In line with the recommendations of the strategic research agenda for the Innovative Medicines Initiative (IMI), a first call for proposals for research projects in the areas of brain disorders, metabolic and inflammatory diseases was launched on 30 April 2008. Some €123 million will be granted to the most promising research projects in these areas later this year. In the future, IMI calls will also cover cancer and infectious diseases.
The IMI, a public-private partnership between the European Commission and the European Federation of Pharmaceutical Industries and Associations (EFPIA), will fund research into these five fields of diseases with some €2 billion over the next five years. The aim is to address current long delays or bottlenecks in the pharmaceutical R&D process.

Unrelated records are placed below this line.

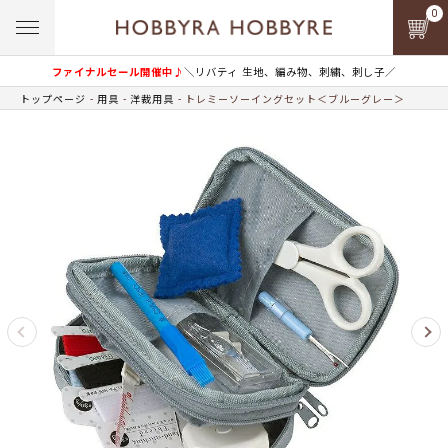
0
ファイナルセール開催中♪
＼リバティ 生地、編み物、刺繍、刺し子／
トップページ
用具
洋裁用具
トレミーソーイングセット＜ブルーグレー＞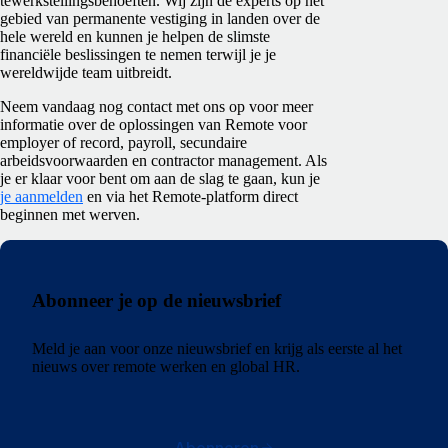
tewerkstellingsbehoeften. Wij zijn de experts op het
gebied van permanente vestiging in landen over de
hele wereld en kunnen je helpen de slimste
financiële beslissingen te nemen terwijl je je
wereldwijde team uitbreidt.
Neem vandaag nog contact met ons op voor meer
informatie over de oplossingen van Remote voor
employer of record, payroll, secundaire
arbeidsvoorwaarden en contractor management. Als
je er klaar voor bent om aan de slag te gaan, kun je
je aanmelden
en via het Remote-platform direct
beginnen met werven.
Abonneer je op de nieuwsbrief
Meld je aan voor onze nieuwsbrief en krijg als eerste al het
nieuws over remote werken en global HR.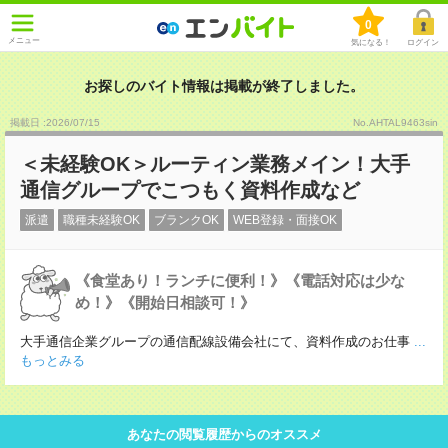
0
メニュー
気になる！
ログイン
お探しのバイト情報は掲載が終了しました。
掲載日 :2026
/
07
/
15
No.AHTAL9463sin
＜未経験OK＞ルーティン業務メイン！大手
通信グループでこつもく資料作成など
派遣
職種未経験OK
ブランクOK
WEB登録・面接OK
《食堂あり！ランチに便利！》《電話対応は少な
め！》《開始日相談可！》
大手通信企業グループの通信配線設備会社にて、資料作成のお仕事
...
もっとみる
あなたの閲覧履歴からのオススメ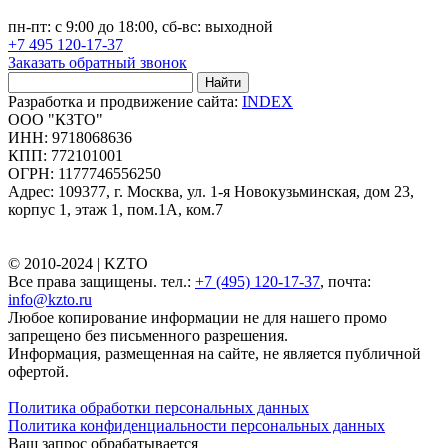
пн-пт: с 9:00 до 18:00, сб-вс: выходной
+7 495 120-17-37
Заказать обратный звонок
Найти
Разработка и продвижение сайта:
INDEX
ООО "КЗТО"
ИНН: 9718068636
КПП: 772101001
ОГРН: 1177746556250
Адрес: 109377, г. Москва, ул. 1-я Новокузьминская, дом 23,
корпус 1, этаж 1, пом.1А, ком.7
© 2010-2024 |
KZTO
Все права защищены. тел.:
+7 (495) 120-17-37
, почта:
info@kzto.ru
Любое копирование информации не для нашего промо
запрещено без письменного разрешения.
Информация, размещенная на сайте, не является публичной
офертой.
Политика обработки персональных данных
Политика конфиденциальности персональных данных
Ваш запрос обрабатывается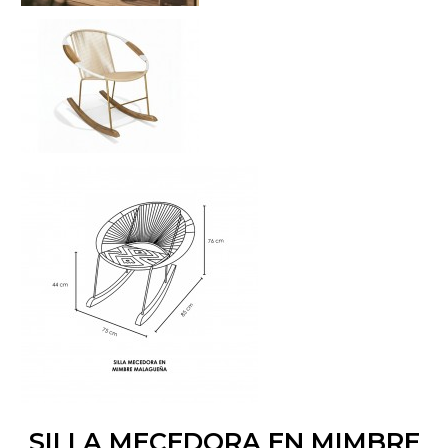
SILLA MECEDORA EN MIMBRE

The identified bottlenecks for which better tools are required to speed up the discovery and development of new drugs are:
- Safety evaluation: speeding up identification of new products with the best benefit–risk ratios and a greater likelihood of success;
- Prediction of efficacy: the development of biomarkers that can be used as tools to understand the biology of a disease and the effects of a new pharmaceutical compound;
- Knowledge management: supporting safety and efficacy of projects as well as information sharing, modelling and simulation tasks, and;
- Gaps in education and training: supporting the medicine development process.
Projects involving a variety of stakeholders - academia, research centres, SMEs, patient groups, public authorities and competitors in the research-based pharmaceutical industry - will thus be funded on these issues up to 2013 to improve the drug development process for new medicines for cancer and brain disorders and inflammatory, metabolic and infectious diseases.
The initiative also foresees the establishment by 2013 of a European Medicines Research Academy (EMRA), "a pan-European platform for educating and training current and future professionals involved in biomedical R&D, including regulatory officers".